### Description of the task
Repeat exactly the lines below that lie between the line with "Really Retro" and the line with "Ashley Madison visitors", counting both of those lines as part of the answer.

::::::::::

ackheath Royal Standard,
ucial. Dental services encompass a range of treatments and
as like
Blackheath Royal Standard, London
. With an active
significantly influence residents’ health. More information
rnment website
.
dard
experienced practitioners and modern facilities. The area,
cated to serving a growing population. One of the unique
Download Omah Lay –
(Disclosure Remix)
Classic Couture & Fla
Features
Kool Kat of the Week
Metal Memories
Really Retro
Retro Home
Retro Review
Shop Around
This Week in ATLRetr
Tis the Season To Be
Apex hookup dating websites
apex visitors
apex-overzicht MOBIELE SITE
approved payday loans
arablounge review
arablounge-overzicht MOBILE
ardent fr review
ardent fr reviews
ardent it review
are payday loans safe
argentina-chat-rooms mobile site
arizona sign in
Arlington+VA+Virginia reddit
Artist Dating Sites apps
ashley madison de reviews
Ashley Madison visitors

::::::::::

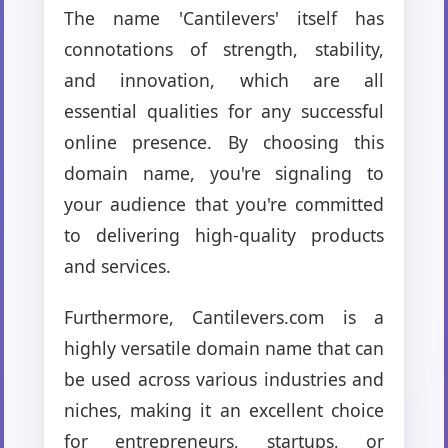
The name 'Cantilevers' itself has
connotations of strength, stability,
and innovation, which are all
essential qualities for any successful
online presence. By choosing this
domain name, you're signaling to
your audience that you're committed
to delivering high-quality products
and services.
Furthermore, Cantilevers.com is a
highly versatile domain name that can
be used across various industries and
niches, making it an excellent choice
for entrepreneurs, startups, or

::::::::::

### Result of the task
Really Retro
Retro Home
Retro Review
Shop Around
This Week in ATLRetr
Tis the Season To Be
Apex hookup dating websites
apex visitors
apex-overzicht MOBIELE SITE
approved payday loans
arablounge review
arablounge-overzicht MOBILE
ardent fr review
ardent fr reviews
ardent it review
are payday loans safe
argentina-chat-rooms mobile site
arizona sign in
Arlington+VA+Virginia reddit
Artist Dating Sites apps
ashley madison de reviews
Ashley Madison visitors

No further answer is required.